*Work to complete*.
Nothing outside the range is wanted. Repeat exactly the lines below from the one with "1. Documentação necessária" through the one with "Serviços de apoio;".

*Data to process*.
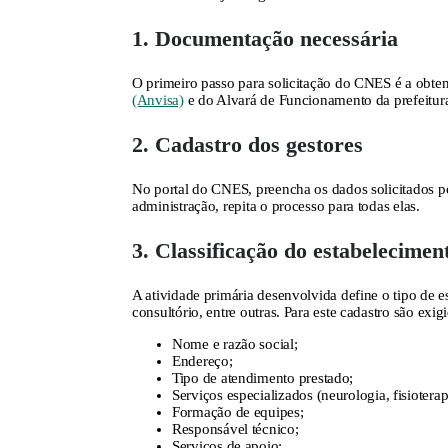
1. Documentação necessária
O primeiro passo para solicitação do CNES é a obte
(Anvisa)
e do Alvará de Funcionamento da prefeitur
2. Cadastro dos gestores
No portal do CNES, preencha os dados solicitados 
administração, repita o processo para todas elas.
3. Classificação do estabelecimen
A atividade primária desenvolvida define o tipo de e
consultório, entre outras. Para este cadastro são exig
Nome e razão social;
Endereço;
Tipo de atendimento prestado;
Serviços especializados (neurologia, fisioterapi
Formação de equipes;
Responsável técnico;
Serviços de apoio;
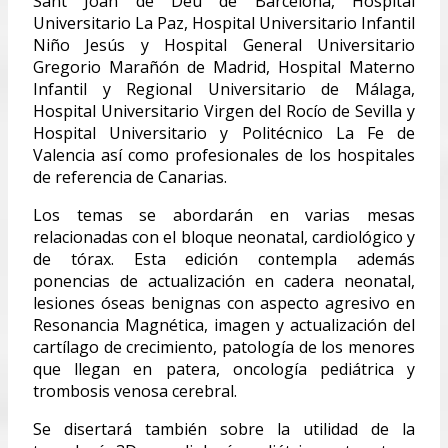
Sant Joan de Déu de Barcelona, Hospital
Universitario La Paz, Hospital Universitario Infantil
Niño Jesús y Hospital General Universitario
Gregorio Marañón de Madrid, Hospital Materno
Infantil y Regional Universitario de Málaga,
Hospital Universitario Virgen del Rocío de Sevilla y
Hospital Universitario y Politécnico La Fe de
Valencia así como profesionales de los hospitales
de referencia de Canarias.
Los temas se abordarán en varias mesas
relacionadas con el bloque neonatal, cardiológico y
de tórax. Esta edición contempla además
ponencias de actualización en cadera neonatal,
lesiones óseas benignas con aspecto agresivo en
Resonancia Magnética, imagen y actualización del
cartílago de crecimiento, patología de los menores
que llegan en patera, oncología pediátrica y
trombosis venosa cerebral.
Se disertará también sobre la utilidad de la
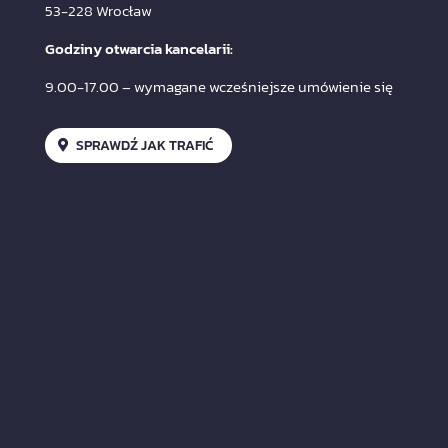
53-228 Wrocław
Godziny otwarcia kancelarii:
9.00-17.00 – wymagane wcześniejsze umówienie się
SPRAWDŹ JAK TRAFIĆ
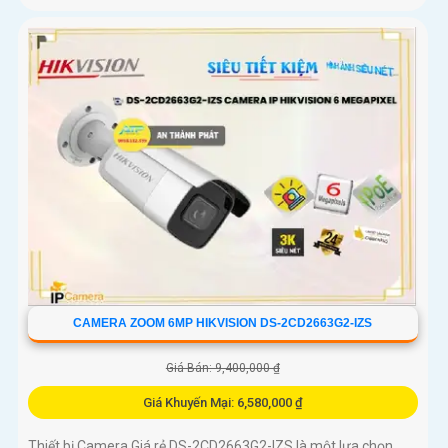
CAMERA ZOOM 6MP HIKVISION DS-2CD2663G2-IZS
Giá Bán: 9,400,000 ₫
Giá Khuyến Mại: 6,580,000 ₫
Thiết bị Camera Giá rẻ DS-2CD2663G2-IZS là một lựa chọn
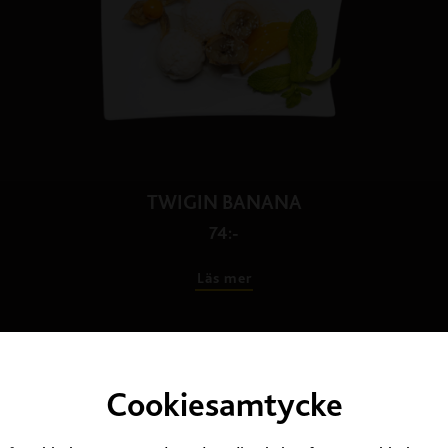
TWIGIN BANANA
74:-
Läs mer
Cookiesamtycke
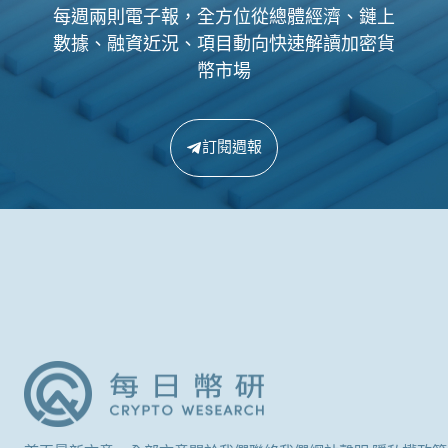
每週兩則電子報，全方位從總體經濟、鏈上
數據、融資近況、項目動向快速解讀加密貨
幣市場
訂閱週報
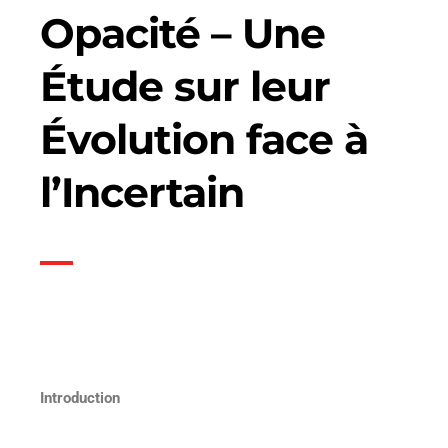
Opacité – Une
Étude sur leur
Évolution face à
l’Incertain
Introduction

---

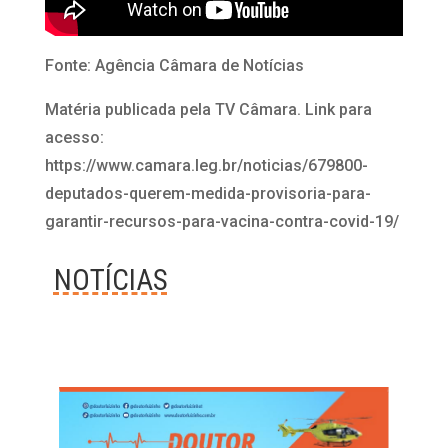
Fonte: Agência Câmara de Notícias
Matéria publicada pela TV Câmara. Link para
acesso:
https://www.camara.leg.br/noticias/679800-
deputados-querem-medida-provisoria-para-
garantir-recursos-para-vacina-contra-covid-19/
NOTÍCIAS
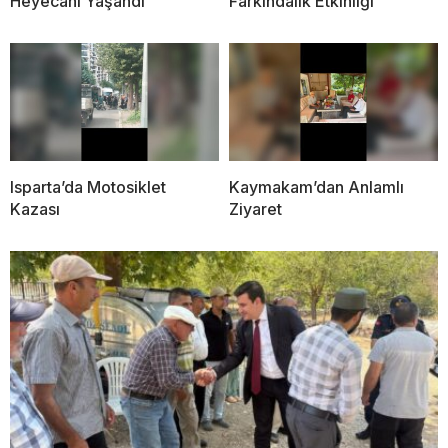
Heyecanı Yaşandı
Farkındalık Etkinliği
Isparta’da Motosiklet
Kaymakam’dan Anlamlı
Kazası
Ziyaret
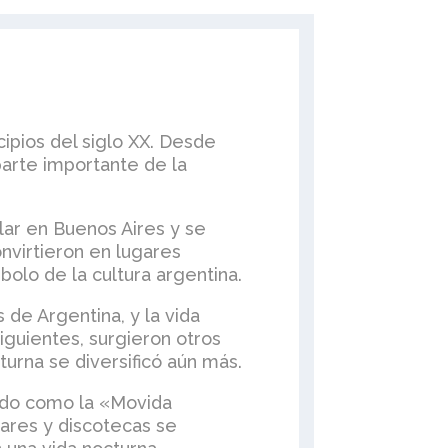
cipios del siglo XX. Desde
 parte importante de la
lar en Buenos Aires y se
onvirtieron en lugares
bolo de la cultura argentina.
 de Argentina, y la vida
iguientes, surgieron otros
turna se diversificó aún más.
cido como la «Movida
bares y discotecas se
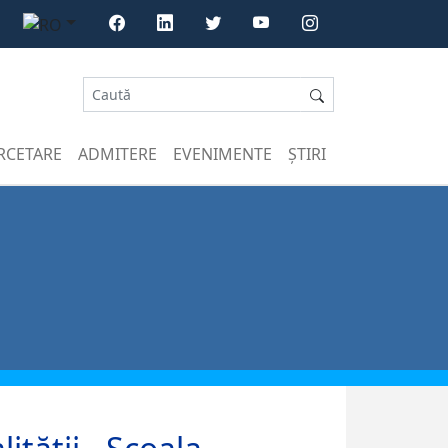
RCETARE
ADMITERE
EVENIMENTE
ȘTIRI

---

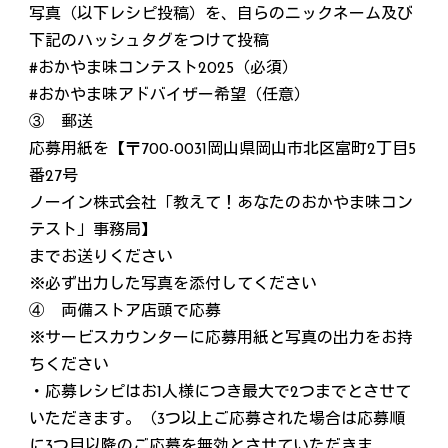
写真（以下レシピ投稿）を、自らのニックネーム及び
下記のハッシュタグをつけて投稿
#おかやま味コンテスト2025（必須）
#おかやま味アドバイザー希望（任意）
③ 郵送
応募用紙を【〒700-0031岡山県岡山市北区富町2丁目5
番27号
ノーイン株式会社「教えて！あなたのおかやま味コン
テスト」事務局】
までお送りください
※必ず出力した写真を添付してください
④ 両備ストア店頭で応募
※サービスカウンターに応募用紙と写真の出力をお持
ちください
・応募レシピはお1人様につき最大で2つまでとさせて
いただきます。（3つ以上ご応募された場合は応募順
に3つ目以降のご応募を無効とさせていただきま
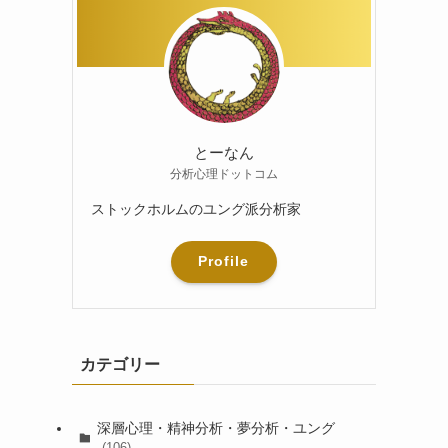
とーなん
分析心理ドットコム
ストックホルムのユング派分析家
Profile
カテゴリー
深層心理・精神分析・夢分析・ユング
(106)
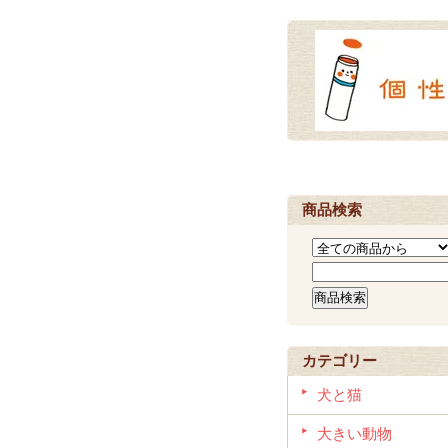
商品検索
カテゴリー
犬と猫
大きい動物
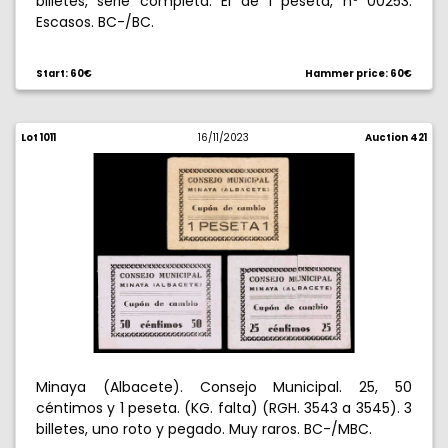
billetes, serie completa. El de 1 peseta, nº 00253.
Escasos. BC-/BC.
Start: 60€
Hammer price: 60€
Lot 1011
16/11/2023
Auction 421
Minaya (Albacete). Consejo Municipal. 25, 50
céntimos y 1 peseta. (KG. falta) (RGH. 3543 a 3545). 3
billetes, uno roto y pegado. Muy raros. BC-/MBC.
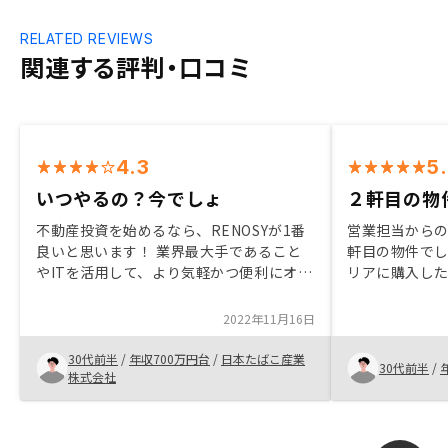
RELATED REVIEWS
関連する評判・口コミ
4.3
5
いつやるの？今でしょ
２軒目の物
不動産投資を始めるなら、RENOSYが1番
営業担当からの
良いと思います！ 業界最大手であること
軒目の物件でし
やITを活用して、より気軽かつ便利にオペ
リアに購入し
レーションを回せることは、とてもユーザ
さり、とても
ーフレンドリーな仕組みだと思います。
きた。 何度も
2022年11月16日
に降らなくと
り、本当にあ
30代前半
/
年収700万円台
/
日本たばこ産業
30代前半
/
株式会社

*Answer for the task*.
1. Documentação necessária
O primeiro passo para solicitação do CNES é a obte
(Anvisa)
e do Alvará de Funcionamento da prefeitur
2. Cadastro dos gestores
No portal do CNES, preencha os dados solicitados 
administração, repita o processo para todas elas.
3. Classificação do estabelecimen
A atividade primária desenvolvida define o tipo de e
consultório, entre outras. Para este cadastro são exig
Nome e razão social;
Endereço;
Tipo de atendimento prestado;
Serviços especializados (neurologia, fisioterapi
Formação de equipes;
Responsável técnico;
Serviços de apoio;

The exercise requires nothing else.